◆ Assignment ◆
Where a line below holds the string "torque", that line goes into the answer.

◆ Saved entries ◆

=== Section Start ===

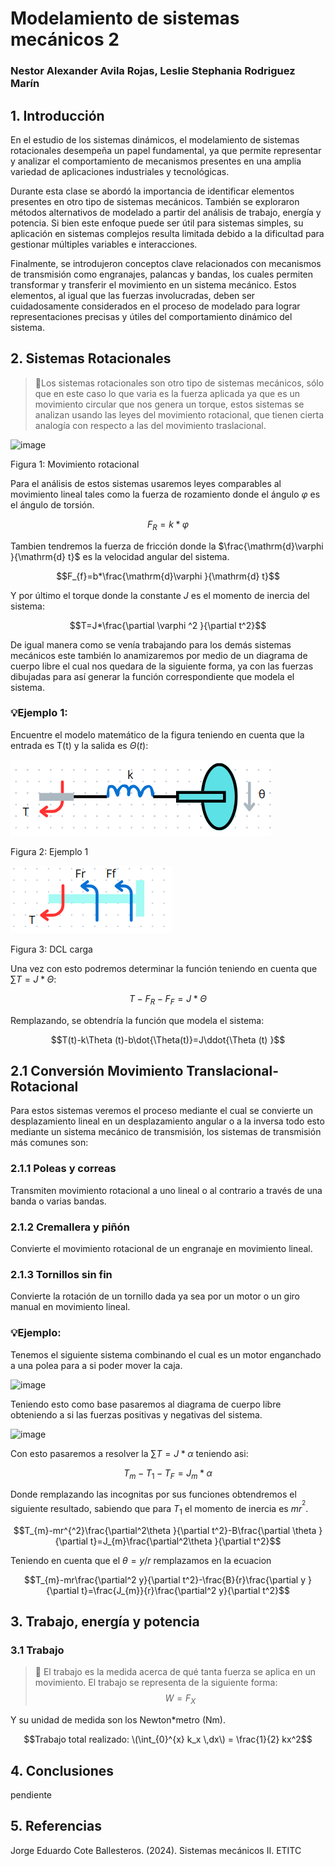 # Modelamiento de sistemas mecánicos 2
### Nestor Alexander Avila Rojas, Leslie Stephania Rodriguez Marín
## 1. Introducción
En el estudio de los sistemas dinámicos, el modelamiento de sistemas rotacionales desempeña un papel fundamental, ya que permite representar y analizar el comportamiento de mecanismos presentes en una amplia variedad de aplicaciones industriales y tecnológicas. 

Durante esta clase se abordó la importancia de identificar elementos presentes en otro tipo de sistemas mecánicos. También se exploraron métodos alternativos de modelado a partir del análisis de trabajo, energía y potencia. Si bien este enfoque puede ser útil para sistemas simples, su aplicación en sistemas complejos resulta limitada debido a la dificultad para gestionar múltiples variables e interacciones.

Finalmente, se introdujeron conceptos clave relacionados con mecanismos de transmisión como engranajes, palancas y bandas, los cuales permiten transformar y transferir el movimiento en un sistema mecánico. Estos elementos, al igual que las fuerzas involucradas, deben ser cuidadosamente considerados en el proceso de modelado para lograr representaciones precisas y útiles del comportamiento dinámico del sistema.

## 2. Sistemas Rotacionales
>🔑Los sistemas rotacionales son otro tipo de sistemas mecánicos, sólo que en este caso lo que varia es la fuerza aplicada ya que es un movimiento circular que nos genera un torque, estos sistemas se analizan usando las leyes del movimiento rotacional, que tienen cierta analogía con respecto a las del movimiento traslacional.

![image](https://github.com/user-attachments/assets/9e5ba5dd-1701-4749-8064-39ca76fd514d)

Figura 1: Movimiento rotacional

Para el análisis de estos sistemas usaremos leyes comparables al movimiento lineal tales como la fuerza de rozamiento donde el ángulo $\varphi$ es el ángulo de torsión.

$$F_R = k*\varphi$$

Tambien tendremos la fuerza de fricción donde la $\frac{\mathrm{d}\varphi }{\mathrm{d} t}$ es la velocidad angular del sistema.

$$F_{f}=b*\frac{\mathrm{d}\varphi }{\mathrm{d} t}$$

Y por último el torque donde la constante $J$ es el momento de inercia del sistema: 

$$T=J*\frac{\partial \varphi ^2 }{\partial t^2}$$



De igual manera como se venía trabajando para los demás sistemas mecánicos este también lo anamizaremos por medio de un diagrama de cuerpo libre el cual nos quedara de la siguiente forma, ya con las fuerzas dibujadas para así generar la función correspondiente que modela el sistema.

### 💡Ejemplo 1:
Encuentre el modelo matemático de la figura teniendo en cuenta que la entrada es  T(t) y la salida es $\Theta (t)$:

![Figura 1](Imagenesf/ejemplo3.png)

Figura 2: Ejemplo 1

![Figura 1](Imagenesf/dclr1.png)

Figura 3: DCL carga

Una vez con esto podremos determinar la función teniendo en cuenta que $\sum T=J*\Theta$:

$$T-F_{R}-F_{F}=J*\Theta$$

Remplazando, se obtendría la función que modela el sistema:

$$T(t)-k\Theta (t)-b\dot{\Theta(t)}=J\ddot{\Theta (t) }$$

## 2.1 Conversión Movimiento Translacional-Rotacional
Para estos sistemas veremos el proceso mediante el cual se convierte un desplazamiento lineal en un desplazamiento angular o a la inversa todo esto mediante un sistema mecánico de transmisión, los sistemas de transmisión más comunes son:
### 2.1.1 Poleas y correas
Transmiten movimiento rotacional a uno lineal o al contrario a través de una banda o varias bandas.
### 2.1.2 Cremallera y piñón
Convierte el movimiento rotacional de un engranaje en movimiento lineal.
### 2.1.3 Tornillos sin fin 
Convierte la rotación de un tornillo dada ya sea por un motor o un giro manual en movimiento lineal.

### 💡Ejemplo:
Tenemos el siguiente sistema combinando el cual es un motor enganchado a una polea para a si poder mover la caja.

![image](https://github.com/user-attachments/assets/80f14a08-aa53-4ce4-a5bb-5852d78c2775)

Teniendo esto como base pasaremos al diagrama de cuerpo libre obteniendo a si las fuerzas positivas y negativas del sistema.

![image](https://github.com/user-attachments/assets/c8dc6e37-972a-4a1a-bf99-5ecab4da4df7)

Con esto pasaremos a resolver la $\sum T=J*\alpha$ teniendo asi:

$$T_{m}-T_{1}-T_{F}=J_{m}*\alpha$$

Donde remplazando las incognitas por sus funciones obtendremos el siguiente resultado, sabiendo que para $T_{1}$ el momento de inercia es $mr^{^2}$.

$$T_{m}-mr^{^2}\frac{\partial^2\theta  }{\partial t^2}-B\frac{\partial \theta }{\partial t}=J_{m}\frac{\partial^2\theta  }{\partial t^2}$$

Teniendo en cuenta que el $\theta = y/r$ remplazamos en la ecuacion

$$T_{m}-mr\frac{\partial^2 y}{\partial t^2}-\frac{B}{r}\frac{\partial y }{\partial t}=\frac{J_{m}}{r}\frac{\partial^2 y}{\partial t^2}$$

## 3. Trabajo, energía y potencia
### 3.1 Trabajo
>🔑 El trabajo es la medida acerca de qué tanta fuerza se aplica en un movimiento.
El trabajo se representa de la siguiente forma:
$$W=F_X$$

Y su unidad de medida son los Newton*metro (Nm).

$$Trabajo total realizado: \(\int_{0}^{x} k_x \,dx\) = \frac{1}{2} kx^2$$

## 4. Conclusiones
pendiente

## 5. Referencias


Jorge Eduardo Cote Ballesteros. (2024). Sistemas mecánicos II. ETITC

=== Section End ===

◆ Solution ◆
>🔑Los sistemas rotacionales son otro tipo de sistemas mecánicos, sólo que en este caso lo que varia es la fuerza aplicada ya que es un movimiento circular que nos genera un torque, estos sistemas se analizan usando las leyes del movimiento rotacional, que tienen cierta analogía con respecto a las del movimiento traslacional.
Y por último el torque donde la constante $J$ es el momento de inercia del sistema: 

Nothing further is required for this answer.